Sunday, March 31, 2013

FROM MY EMAIL. This has been making the email rounds (again) recently so I thought I'd post it as food for thought.

When a company falls on difficult times, one of the things that seems to happen is they reduce their staff and workers. The remaining workers must find ways to continue to do a good job or risk that their job would be eliminated as well.

Wall street and the media normally congratulate the CEO for making this type of "tough decision", and the board of directors gives upper corporate management big bonuses.

Our government should not be immune from similar risks.

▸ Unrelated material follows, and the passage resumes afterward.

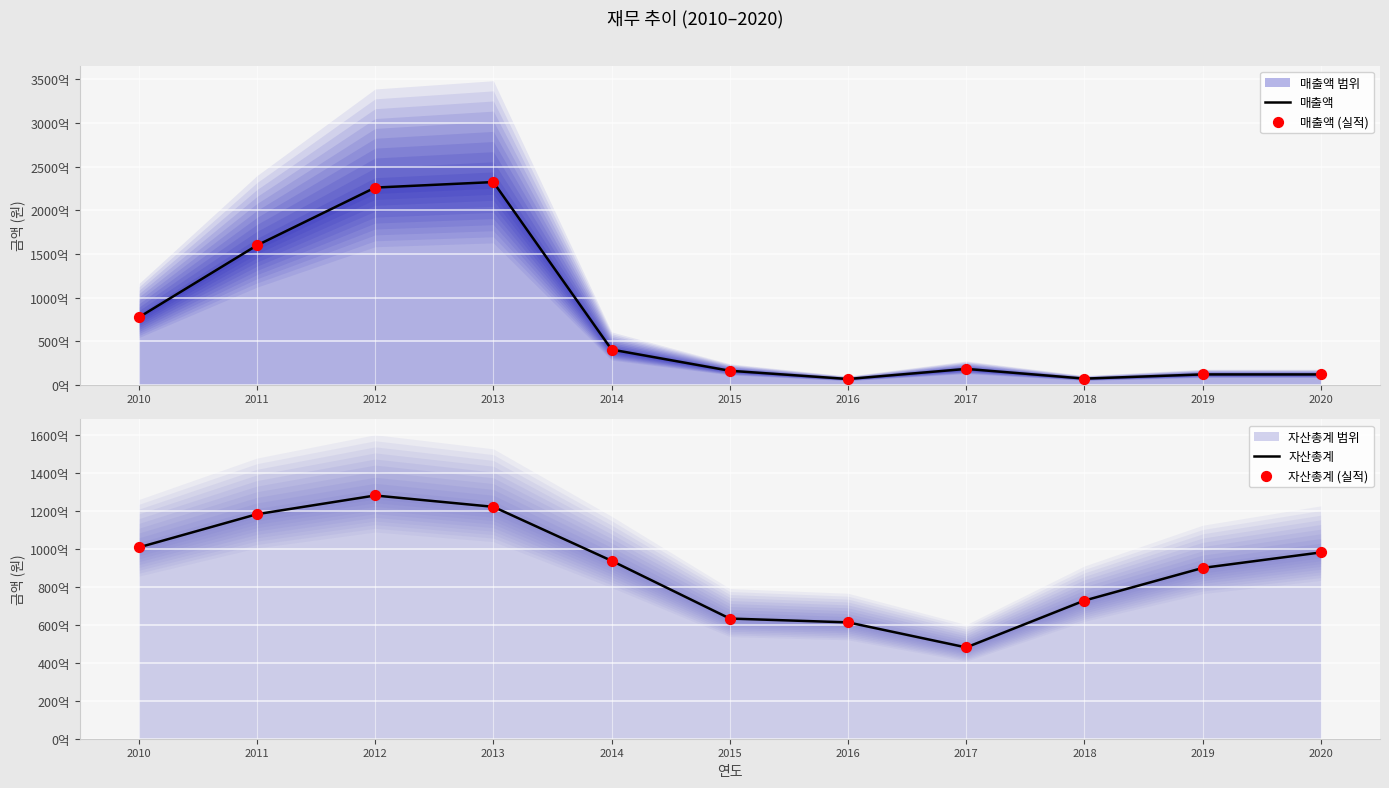

What is the total value across all series at 2017?

132619367720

Therefore I suggest reducing the House of Representatives from its current 435 members to 218. Reduce Senate members from 100 to 50 (one per State). Then reduce the remaining Congressional staff by 25%.

The yearly monetary gains include:
$44,108,400 for elimination of base pay for Congress (267 members X $165,200 pay/member/ year).

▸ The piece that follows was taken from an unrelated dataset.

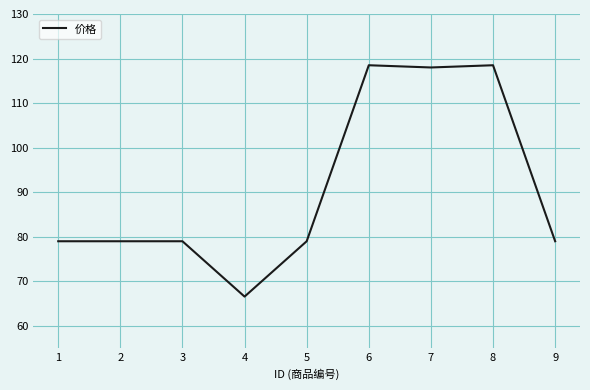

True or false: the data shows 117.7 at 4.

False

$437,100,000 for elimination of their staff (estimated at $1.3M in staff per each member of the House, and $3M in staff per each member of the Senate every year)

$108,350,000 for the reduction in remaining staff by 25%.

$7,500,000,000 reduction in pork each year (current estimates for total government pork earmarks are at $15 Billion/year).
Estimated savings: $8,084,558,400 per year. Corporate America does these types of cuts all the time. There's even a name for it: "Downsizing."